When is it wrong to disagree with others, and if it is permissible to disagree, how should that be done? I believe these next few verses in our study (Matthew 12:22-29) tell us how disagreement should be handled, and how it should be addressed, when it is wrong. In the very beginning of his ministry, Jesus presented himself as the long-awaited Messiah (Luke 4:16-21), but the authorities rejected him and thought to use their false doctrine that Messiah cannot die (Matthew 16:21-22; cp. John 12:34) to prove themselves correct by casting Jesus off a high precipice (Luke 4:28-29; cp. Matthew 4:5-6).
Since that time, Jesus went about the land preaching the Gospel of the Kingdom, or Presence of God, healing whomsoever came to him. Although the multitudes followed him about, they held him in a context given them by false teachers. Nevertheless, Jesus didn’t want to disturb the status quo by the direct approach of debate with the Jewish authorities. When his own disciples came to the understanding that he was the Messiah, he counseled them to tell no one (Matthew 16:16-20). Why not? From the beginning Jesus presented himself as the Messiah, what not tell folks that he is?
It is because he was rejected by the Jewish authorities from the very beginning. To face them in an open debate would not only be dangerous, and this was not the time for Jesus to be taken and crucified, but an open debate would be divisive and create a great controversy over who was correct. How, then, should Jesus continue? He did so by preaching the truth without challenging anyone to make a decision. Nevertheless, this can be done for only so long before the people feel compelled to make a decision one way or another. Should they accept Jesus and reject their teachers or hold to their teachers and reject Jesus. It is here that we find ourselves in this study of Jesus’ ministry!
Notice that, in our present study, a man was brought to Jesus, and he was a demoniac, possessed to the extent that what possessed him took away his ability to speak and to see (Matthew 12:22).[1] Jesus healed the man, and the evidence for casting out what possessed him was that the man was able to both speak and see.[2] Therefore, the people who were with him and saw it were amazed and began to ask among themselves: “Is not this the Son of David?” (Matthew 12:23). In other words, folks began to come to the conclusion, on their own and without the aid of the Jewish authorities, that Jesus was the Messiah, vis-à-vis they were no longer possessed by false doctrine. They began to be willing to test what their teachers told them.

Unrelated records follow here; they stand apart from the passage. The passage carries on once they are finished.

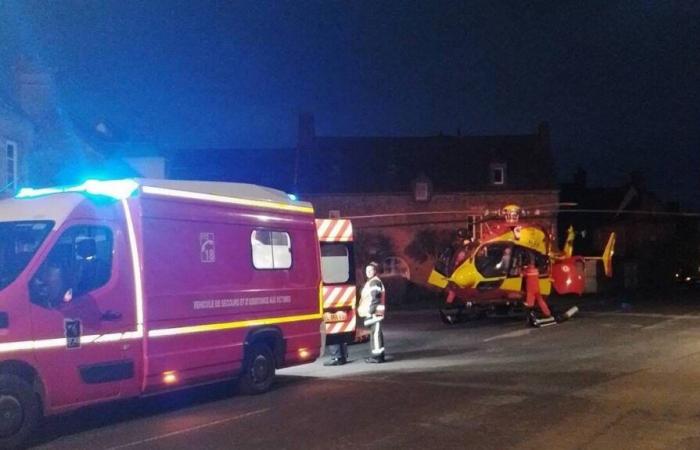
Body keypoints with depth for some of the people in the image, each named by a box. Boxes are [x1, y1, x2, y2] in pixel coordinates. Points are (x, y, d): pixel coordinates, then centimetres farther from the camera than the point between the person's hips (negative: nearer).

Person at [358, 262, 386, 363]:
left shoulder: (375, 282, -11)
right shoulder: (370, 282, 21)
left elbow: (374, 298, -20)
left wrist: (370, 310, -22)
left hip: (374, 312, -11)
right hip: (370, 313, 11)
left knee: (375, 332, -11)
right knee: (375, 333, 13)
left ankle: (377, 355, -11)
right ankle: (378, 354, 19)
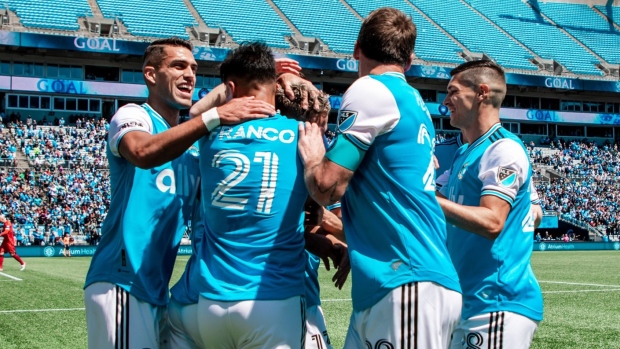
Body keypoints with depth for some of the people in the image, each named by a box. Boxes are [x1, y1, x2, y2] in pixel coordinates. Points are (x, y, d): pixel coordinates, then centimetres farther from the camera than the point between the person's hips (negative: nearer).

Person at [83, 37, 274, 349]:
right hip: (122, 281, -8)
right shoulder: (133, 115, -6)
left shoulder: (191, 142, 18)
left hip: (156, 287, 8)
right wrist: (216, 116, -34)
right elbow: (143, 152, -29)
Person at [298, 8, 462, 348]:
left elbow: (327, 187, -11)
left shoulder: (370, 90, -8)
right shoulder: (413, 101, 17)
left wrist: (311, 156, 7)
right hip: (415, 279, 8)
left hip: (406, 284, -8)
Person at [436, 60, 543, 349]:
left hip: (499, 302, -9)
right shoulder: (466, 154, 16)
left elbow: (491, 221, -23)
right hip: (469, 301, 9)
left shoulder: (504, 149, -12)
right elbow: (447, 214, 21)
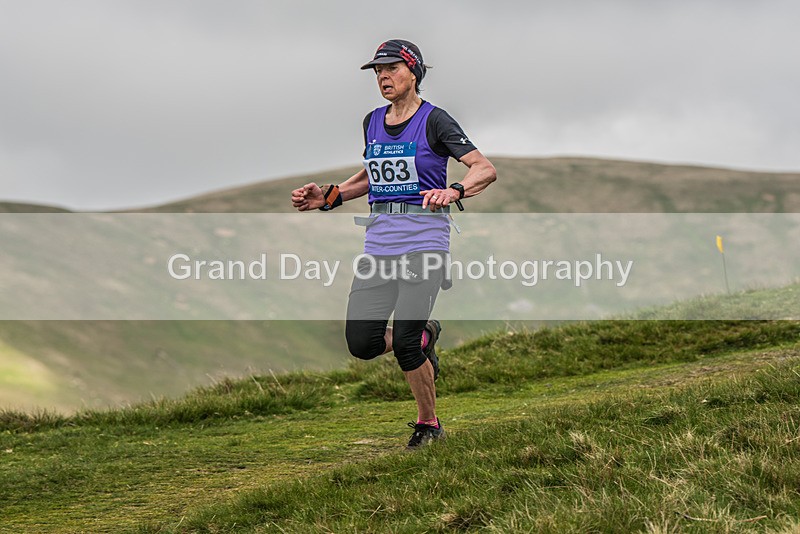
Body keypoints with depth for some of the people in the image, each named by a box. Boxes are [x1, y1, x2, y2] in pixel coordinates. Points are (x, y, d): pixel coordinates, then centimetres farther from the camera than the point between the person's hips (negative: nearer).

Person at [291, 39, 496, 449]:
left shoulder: (434, 121, -6)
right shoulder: (373, 122, 13)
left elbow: (486, 169, -13)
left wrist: (454, 191, -32)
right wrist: (328, 196, 15)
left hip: (424, 242, -6)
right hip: (379, 243, 6)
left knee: (404, 343, -14)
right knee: (362, 344, -4)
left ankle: (429, 424, 8)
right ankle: (424, 337, 27)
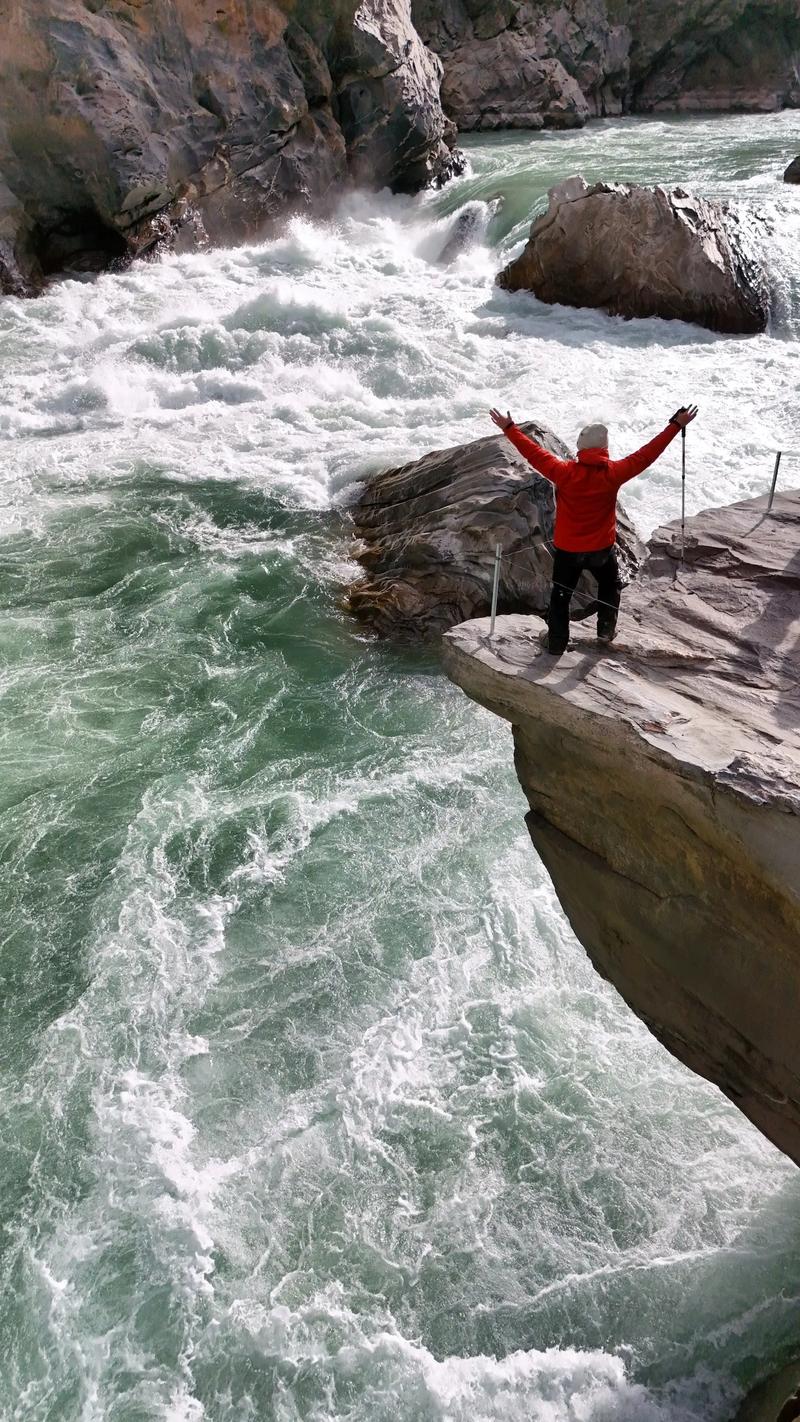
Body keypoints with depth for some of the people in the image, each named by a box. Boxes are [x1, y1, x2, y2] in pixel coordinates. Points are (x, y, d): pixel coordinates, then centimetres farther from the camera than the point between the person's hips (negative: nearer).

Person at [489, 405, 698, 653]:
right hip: (602, 549, 0)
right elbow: (647, 455, -12)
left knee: (561, 594, 16)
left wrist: (509, 428, 0)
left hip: (567, 549, 0)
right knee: (610, 586, 28)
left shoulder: (565, 472, -21)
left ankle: (557, 642, 22)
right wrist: (676, 426, -3)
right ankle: (606, 630, 34)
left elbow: (534, 453, -12)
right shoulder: (613, 473, -20)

When the Pharisees, or the Jewish authorities, heard what the people were saying, they countered with: “This man drives out demons only by Beelzebul, the ruler of demons” (Matthew 12:24). In other words, the power by which Jesus healed was the power of evil! Moreover, to be clear, it is this statement of the Pharisees that Jesus addresses later in his reply, as the kind of blasphemy, which will not be forgiven. What was happening was, the Jewish authorities were losing their hold on the people. They, as it could be legitimately said, possessed them. They held their minds in false teaching, so that they, the people, could neither **see** the truth nor **speak** the truth, and Jesus simple preaching of the Gospel and doing good before them was **casting out** their possessors, vis-à-vis their teachers, the Jewish authorities. Nevertheless, in a last-ditch effort to hold on to their possessing power, they created fear in the hearts and minds of the folks who were ready to reject them and receive Jesus as their Messiah. They cast doubt on Jesus as a good man, saying he used the power of evil to create a context in which the people would receive him as their Messiah. What can Jesus do now?
[1] False doctrine does this. Once what is false is accepted as the truth, one measures the claims of others in the context of what is falsely held as truth. One’s ability to **see** truth is taken away, and, if one no longer knows the truth, neither can the blind man speak the truth. He is spiritually both dumb and blind. He is possessed by what is false.
[2] This is the spiritual sense of casting out what is false. Once the false doctrine is exposed for what it is, and a person begins to see the light, his eyes become **open** to the truth and he is able to see truth for the first time. Once he’s able to see the truth, he is also able to speak the truth.